Planning and logistics
While just about anyone with a Twitter account can host a Space, social audio events require planning and logistics, just like an in-person event.
Blanchard said that, before each Twitter Space they do, they give everyone a chance to test their technology. They make sure they’re in a space with a good connection and have the equipment they need to record good audio.
“We always have a preference for actual microphones or wired headphones to Bluetooth or built-in laptop microphones. It ensures a higher level of audio, in our experience,” he said.
Is social audio right for you?
As publishers seek to appeal to new audiences, there are lessons to be learned from The Washington Post, Axios, NPR and the Texas Tribune’s early forays into Twitter Spaces. This audio platform suits discussions on breaking news, large investigations, service journalism and trending topics, issues or major events. The combination of the social component with the facility of audio makes it well suited to a range of topics, but particularly those that lend themselves to discussion.
While social audio may not be as polished as a podcast, it is being leveraged by media brands for a wide range of uses – and with much less daunting production requirements.
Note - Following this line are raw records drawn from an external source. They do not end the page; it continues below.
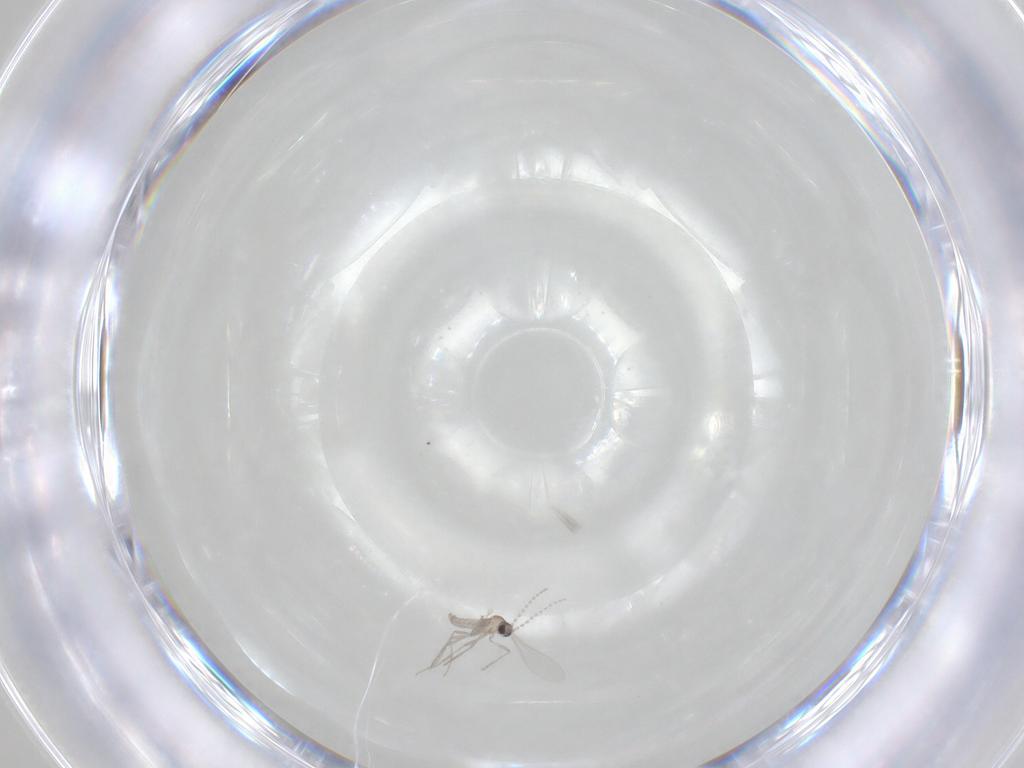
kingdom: Animalia
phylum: Arthropoda
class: Insecta
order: Diptera
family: Cecidomyiidae
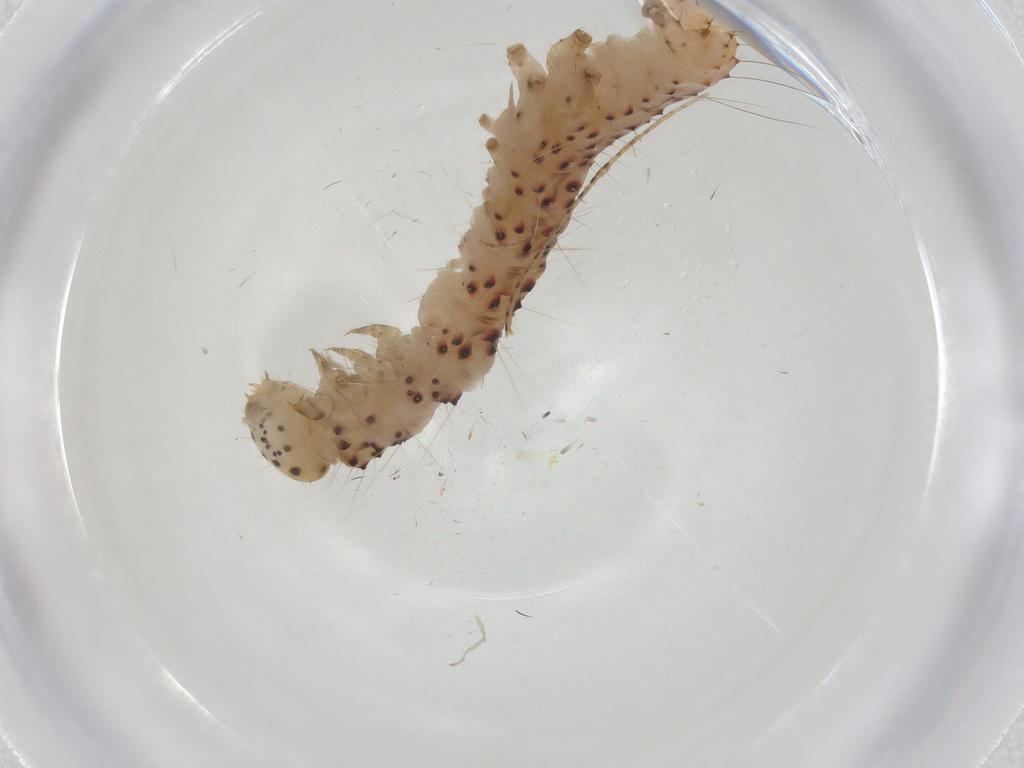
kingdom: Animalia
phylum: Arthropoda
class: Insecta
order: Lepidoptera
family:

For example, The New York Times started using Twitter Spaces in January 2022 to react to breaking news and host curated talks on arts and culture. The advantage of using Twitter Spaces was that The Times has over 50 million Twitter followers and the live social audio format could be easily integrated to existing workflows.
“We think that the Twitter Spaces can maybe be used as a way to appeal to audiences who don’t already subscribe to The Times and aren’t necessarily reading us a ton,” said Elaine Chen, the director of engagement on The Times’ Events team.
According to the Reuters Institute for the Study of Journalism’s Trends and Predictions report, 2022 is the year media companies’ efforts will go into podcasts and digital audio. “Consumption of digital audio has been growing — driven by offerings from Spotify, Amazon, smart speakers, smart phones, and a range of digital formats like audio articles, flash briefings and audio messages, along with live formats such as social audio.”
While podcasts may be the hot audio format of the moment, it’s clear from these organizations’ experiences that social audio provides a low-barrier way to engage audiences through audio. And, given the likelihood that media organizations (as well as their journalists and even their guests) already have significant numbers of followers on platforms offering social audio, listeners are easier to reach. At the same time, audience growth is built into the format. It’s clear that social audio offers media organizations a way to dip a toe into audio, give teams experience in producing for audio, and gauge the appeal of audio for their audiences.